Steffen Schmidt/European Pressphoto Agency
4:40 p.m. | Updated
LONDON — Credit Suisse said on Thursday that it had swung to a profit in the fourth quarter of last year from a loss in the period a year earlier, and announced that it would cut more costs than previously planned.
The bank, Switzerland’s second-biggest after UBS, said net income for the final three months of 2012 was 397 million Swiss francs ($436 million); it posted a loss of 637 million francs ($700 million) in the fourth quarter of 2011.
Credit Suisse, based in Zurich, said it would increase its cost-cutting target by $440 million, to $4.83 billion, by the end of 2015.
“Going into 2013, revenues have so far been consistent with the good starts we have seen to prior years,” the chief executive, Brady W. Dougan, said in a statement, adding that profitability was “further benefiting from the strategic measures.”
On Tuesday, UBS reported a loss of $2.1 billion for the fourth quarter because of costs to settle legal matters, including its role in a global rate manipulation scandal. Both Swiss banks have reacted recently to stricter capital rules introduced by Swiss regulators by revamping their investment banking operations.
While UBS’s shares jumped after it said in October that it would eliminate 10,000 jobs, Credit Suisse investors were far less impressed with changes that the bank announced in November.
Those changes, announced by Mr. Dougan, included appointing a new co-head of investment banking and merging the bank’s asset management division into its wealth management and private banking unit.
The new structure is meant to help Mr. Dougan fulfill his pledge to save billions of francs by 2015, and to make the lines between wealth management and investment banking clearer.
Credit Suisse said on Thursday that 21 percent of its net revenue was from the collaboration among its different divisions.

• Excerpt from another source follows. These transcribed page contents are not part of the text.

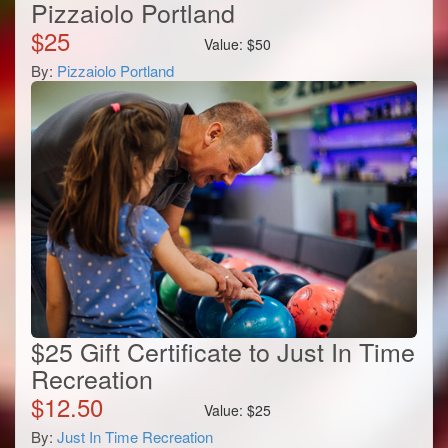
Pizzaiolo Portland
$
25
Value:
$
50
By:
Pizzaiolo Portland
$25 Gift Certificate to Just In Time
Recreation
$
12.50
Value:
$
25
By:
Just In Time Recreation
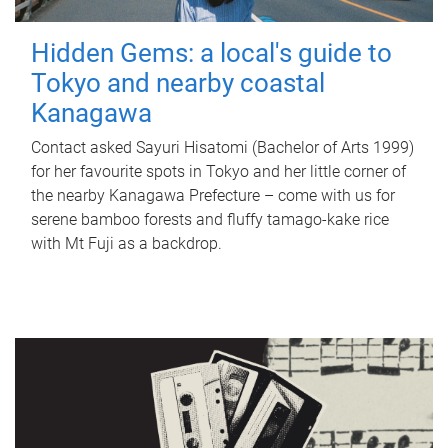
Hidden Gems: a local's guide to
Tokyo and nearby coastal
Kanagawa
Contact asked Sayuri Hisatomi (Bachelor of Arts 1999)
for her favourite spots in Tokyo and her little corner of
the nearby Kanagawa Prefecture – come with us for
serene bamboo forests and fluffy tamago-kake rice
with Mt Fuji as a backdrop.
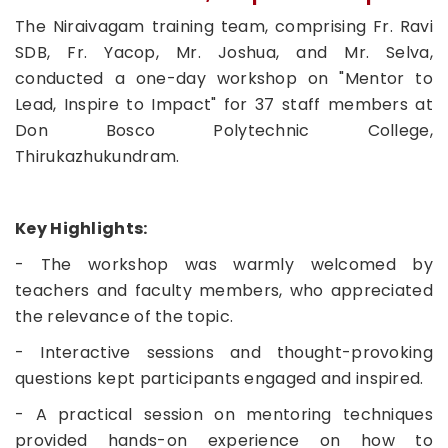
The Niraivagam training team, comprising Fr. Ravi
SDB, Fr. Yacop, Mr. Joshua, and Mr. Selva,
conducted a one-day workshop on "Mentor to
Lead, Inspire to Impact" for 37 staff members at
Don Bosco Polytechnic College,
Thirukazhukundram.
Key Highlights:
- The workshop was warmly welcomed by
teachers and faculty members, who appreciated
the relevance of the topic.
- Interactive sessions and thought-provoking
questions kept participants engaged and inspired.
- A practical session on mentoring techniques
provided hands-on experience on how to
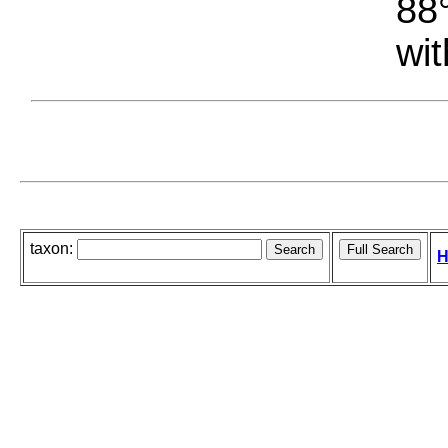
88°
wit
taxon:
H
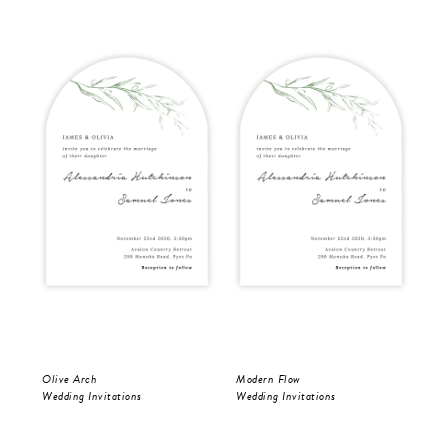
Olive Arch
Modern Flow
Mod
Wedding Invitations
Wedding Invitations
Wed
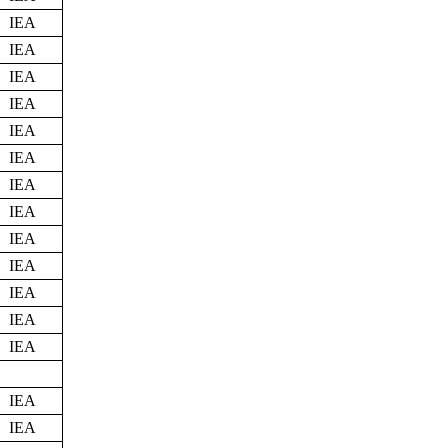
IEA
IEA
IEA
IEA
IEA
IEA
IEA
IEA
IEA
IEA
IEA
IEA
IEA
IEA
IEA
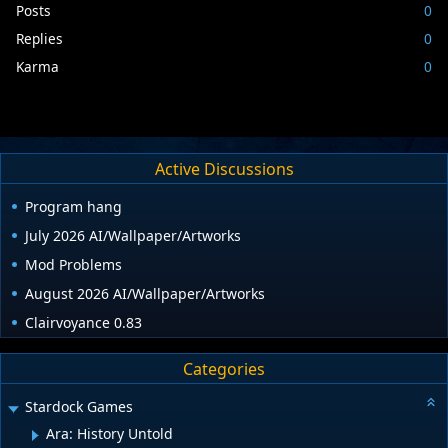
Posts
0
Replies
0
Karma
0
Active Discussions
Program hang
July 2026 AI/Wallpaper/Artworks
Mod Problems
August 2026 AI/Wallpaper/Artworks
Clairvoyance 0.83
Categories
Stardock Games
Ara: History Untold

The bank also reduced its total compensation by 5 percent in 2012 from a year earlier.
Private banking and wealth management had a pretax profit of $1 billion in the quarter, up from $585 million in the period in 2011.
Investment banking had a pretax profit of $327 million, a turnaround from a loss of $1.54 billion in the fourth quarter of 2011, as it made more money from debt sales and trading.
Credit Suisse said it proposed to pay a dividend of 10 centimes in cash and 65 centimes in shares for 2012.